Blogger keeps eating my comments...but 100% with what Aurelia said:)
I think all you can do is have him go to this other child and apologize to her. Beforehand, have a little chat with him about how he would have felt if the other kid and this little girl did that to HIM. I think he has a sweet enough little spirit that he will get it.
After that, resume life as normal. Sam is definitely not a bad seed. :)
All I can add to Aurelia's excellent advice is to say that when I occasionally catch my older kid doing something that I'm horrified about, once the offensive behavior has been halted, my immediate attention goes to the kid who has been wronged, NOT the wrong doer.
Basically that translates into the offending child getting sent to time out right away without discussion or a lot of yelling on my part.

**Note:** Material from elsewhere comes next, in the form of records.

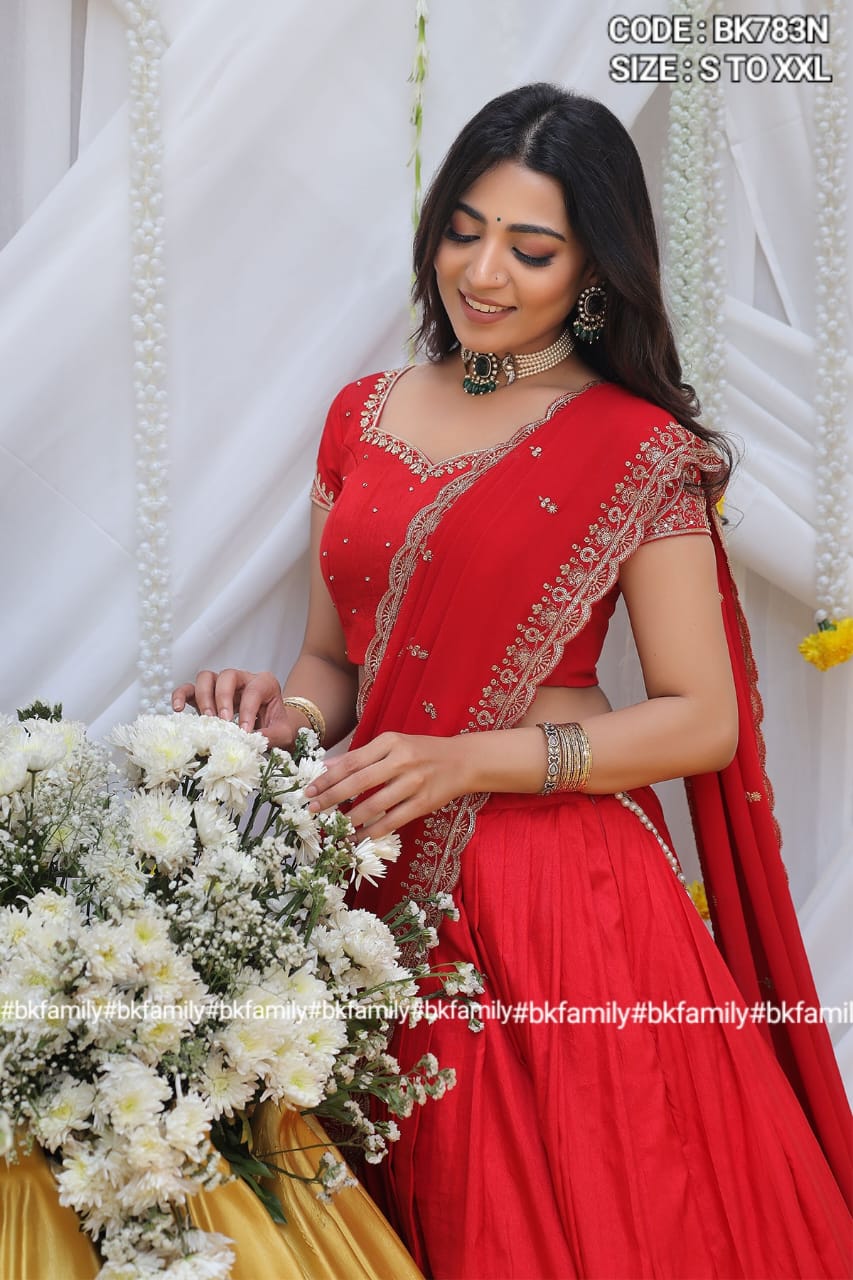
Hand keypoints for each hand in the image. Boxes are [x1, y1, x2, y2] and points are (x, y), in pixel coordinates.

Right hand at [171, 669, 295, 747]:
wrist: (271, 727)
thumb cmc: (277, 726)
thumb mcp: (283, 733)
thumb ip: (272, 736)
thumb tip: (252, 741)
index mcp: (264, 683)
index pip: (254, 690)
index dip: (248, 710)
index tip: (245, 731)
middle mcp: (242, 679)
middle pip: (227, 676)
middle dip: (223, 698)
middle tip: (224, 721)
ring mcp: (221, 685)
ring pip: (206, 677)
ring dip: (204, 697)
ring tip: (207, 719)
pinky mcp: (205, 696)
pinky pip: (188, 689)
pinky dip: (181, 695)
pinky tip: (178, 709)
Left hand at [304, 732, 468, 836]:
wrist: (461, 761)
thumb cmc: (420, 751)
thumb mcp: (391, 744)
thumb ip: (361, 755)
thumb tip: (326, 767)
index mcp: (390, 742)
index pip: (351, 762)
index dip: (327, 778)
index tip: (309, 790)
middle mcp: (401, 760)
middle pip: (358, 783)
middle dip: (331, 798)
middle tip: (313, 809)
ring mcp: (414, 783)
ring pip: (374, 805)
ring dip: (350, 819)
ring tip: (334, 826)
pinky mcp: (424, 803)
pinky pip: (392, 821)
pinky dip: (372, 831)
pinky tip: (358, 837)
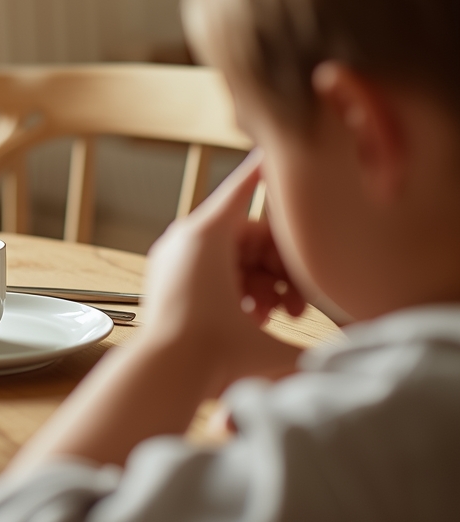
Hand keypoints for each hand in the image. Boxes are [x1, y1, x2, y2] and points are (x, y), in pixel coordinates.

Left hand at [142, 152, 302, 395]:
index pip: (244, 187)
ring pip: (231, 257)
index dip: (265, 169)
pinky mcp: (167, 278)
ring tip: (275, 315)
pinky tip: (254, 317)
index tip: (276, 146)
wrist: (163, 375)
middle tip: (298, 303)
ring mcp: (172, 258)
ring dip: (261, 283)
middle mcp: (186, 238)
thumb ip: (317, 342)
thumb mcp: (271, 341)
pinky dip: (236, 288)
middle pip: (247, 235)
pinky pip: (210, 270)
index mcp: (209, 234)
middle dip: (280, 267)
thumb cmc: (213, 351)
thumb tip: (359, 347)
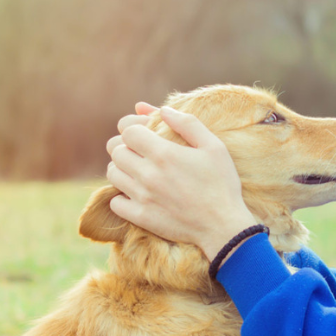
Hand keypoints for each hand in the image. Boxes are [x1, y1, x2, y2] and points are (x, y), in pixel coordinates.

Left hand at [105, 103, 256, 259]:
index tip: (145, 134)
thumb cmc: (221, 183)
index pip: (127, 131)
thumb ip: (188, 124)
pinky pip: (115, 202)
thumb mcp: (214, 147)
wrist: (223, 225)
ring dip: (121, 168)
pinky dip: (121, 196)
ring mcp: (142, 197)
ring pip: (112, 174)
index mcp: (164, 153)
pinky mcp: (141, 217)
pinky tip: (137, 194)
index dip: (134, 129)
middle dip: (125, 146)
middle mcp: (148, 174)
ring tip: (137, 171)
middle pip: (115, 150)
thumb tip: (163, 110)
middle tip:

Then I lavish attention on the hurt/sad kid for awhile, preferably in earshot of the one in time out. I try to save explanations on why something is wrong until later on, when the situation isn't so new and overwrought. This way the kid who acts out gets to see that it only takes attention away from them and gives it to others. This doesn't stop all bad behavior by a long shot ... but it does minimize the whole "seeking negative attention" issue.
I realize this might not quite fit your scenario, if you discovered what happened from a daycare provider. (But again, Aurelia's got you covered on that other front.)
I usually first ask why she did any particular thing. Then we do the "how would you feel?" thing, and if possible/practical encourage apologizing. The last part is useful because I notice a few kids in Monkey's class who are not used to apologizing, and it makes them want to continue bad behavior even when told that it is hurtful-- the alternative, clearly, is to apologize, and that seems to be very hard for them.
Good luck!
ahem.. my word verification is utiwe. Funny. Maybe.
I agree with Aurelia...most kids do this kind of stuff, it's best just to sit down and talk with him about it, to help him feel how the other child must have felt--would Sam like if it someone did that to him?
I came here to give some deep advice and helpful comments but I see it has all been said already so ditto to all above. In summary, a) chat to him in non-threatening way and ask why he did it, b) explain that is is not a nice thing to do, you know he is not that kind of boy and c) make him apologise.
Also? Could it be that he "likes" the girl? And that's why he's teasing her? IF so, talk to him about better ways to express his feelings.
And seriously - my friends' kids, who are best buddies (both boys, and they are just those "Boys will be boys" types of kids...). Anyway. That wasn't even a sentence. The two boys had to go to the bathroom one day, and so their moms let them go, no big deal. Boy 1 comes out, his hair and shirt all wet. It turns out Boy 2 peed on him, because BOY 1 SAID TO, MOM! Anyway. SO not that spitting isn't bad but at least it wasn't urine?